Since FrontlineSMS was first released in 2005, our growth as a team and the development of our platform have been driven by our users.
FrontlineSMS was one of the first platforms to help harness the power of mobile technology for social change. Having seen how SMS was widely used in sub-saharan Africa in 2004, our Founder Ken Banks built and launched the first prototype of FrontlineSMS in 2005. Our first official user was the Kubatana Trust, in Zimbabwe. Interest in the platform grew rapidly, and we created the kiwanja Foundation, now the Social Impact Foundation, to house our work. In 2008, FrontlineSMS became open-source and began to see focussed sector-specific application as FrontlineSMS:Medic and FrontlineSMS:Credit began. In late 2009, FrontlineSMS hired its first in-house developer. By the end of 2009, FrontlineSMS had been downloaded 4,605 times and we had been awarded a Silicon Valley Tech Award for our work.
During 2010, we added FrontlineSMS:Learn, FrontlineSMS:Legal and FrontlineSMS:Radio to our portfolio of sector-specific programs. Each project began developing user relationships, partnerships, and software aimed at improving mobile integration in their industry, while acting as advocates for FrontlineSMS. By the end of 2010, FrontlineSMS had been downloaded 12,395 times. We began to see that the software needed to be more flexible, and that our sector-specific projects were turning up common desires in all our users, regardless of sector: easy-to-use software, that was flexible and easy to extend, provided powerful contacts management, and lots of ways to connect to the mobile network.
In 2011 we began a multi-year project to redesign the platform completely. The new version of FrontlineSMS would run in your browser, be simpler to use, more powerful, and easier for us to extend and customise for users. Our developer team moved to Kenya, and we set up a social enterprise to house a team of consultants in London, Washington, DC and Nairobi to work directly with users and understand their needs. By the end of the year, 11 people were working on three continents to deliver the new version of FrontlineSMS and offering world-class mobile expertise. By then, version 1 of FrontlineSMS had been downloaded over 20,000 times.
In June 2012, we launched version 2 with events in all three of our centres. Sean and Laura, CEOs of our social enterprise and Foundation, and our Founder Ken all spoke about the community that had brought us to that moment - our team, our donors, our supporters, and most importantly, our users. Version 2 had, by the beginning of 2014, been downloaded over 175,000 times in just over 18 months, bringing the overall number of downloads of FrontlineSMS to over 200,000. In 2013 we were also named the #1 Tech NGO in the world by the Global Journal.

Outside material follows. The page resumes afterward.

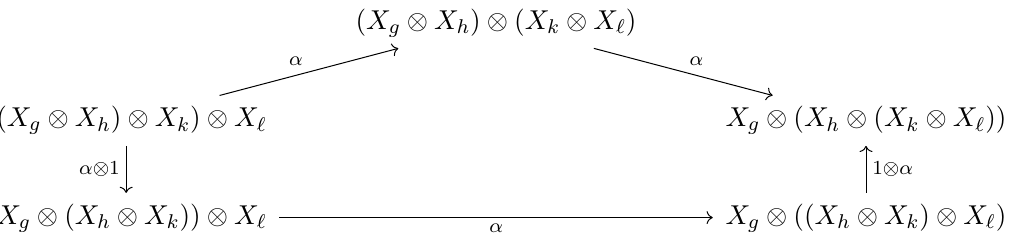
Figure 4 . Mathematically, the associator α is an element of Hom(( X g ⊗ X h ) ⊗ X k , X g ⊗ ( X h ⊗ X k )) that defines in what way the two tensor products are equal. Physically, given a theory with non- trivializable anomaly α ∈ H 3 ( G, U(1)) , two networks of symmetry defect lines can be different up to a U(1) phase.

A resounding success in itself, the new platform also set the scene for our next big step - to deliver a cloud-hosted version of the platform. FrontlineCloud unites the accessibility of FrontlineSMS with the scale and simplicity of the Internet. In 2014, we added FrontlineSync, our new Android SMS gateway app. Together, FrontlineSMS, FrontlineCloud and FrontlineSync provide end-to-end support for our users for SMS and missed calls, whoever and wherever they are. We deliver on the tremendous potential of the professional use of SMS to engage customers, clients, and citizens, through our platforms, our consulting, the community we bring together and the resources we share.
In late 2014, the Frontline team will set up its own company, and will be seeking investment. The intention is to move from project-driven funding to product and subscription revenue, enabling the team to truly focus on the needs and development priorities of Frontline's diverse user base. Similarly, the Frontline product suite will continue to evolve beyond the inbox, including more complex processes, better connections to other systems, and an increasing number of data channels - from missed calls to mobile payments. Frontline started as a solution to reach and empower last mile organizations, the next chapter of the platform's growth will connect those digital frontiers to global systems and supply chains.
The Foundation team are transitioning to our new Social Impact Lab (SIMLab) brand, and will continue to help build accessible, responsive, and resilient systems, helping users and customers solve both the technological and the human obstacles along the way. We’ve learned that getting the technology up and running is only a small part of what makes a successful project: issues like impact measurement, managing risk, sustainable rollout, and effective messaging end up being critical. We've also learned that systems design is as much about philosophy as technology and that strong relationships are the bedrock of both approaches. The team will be working to use SMS alongside other technologies, like radio, voice telephony, even blackboards and megaphones to extend, to the last mile, systems that currently falter where the asphalt ends.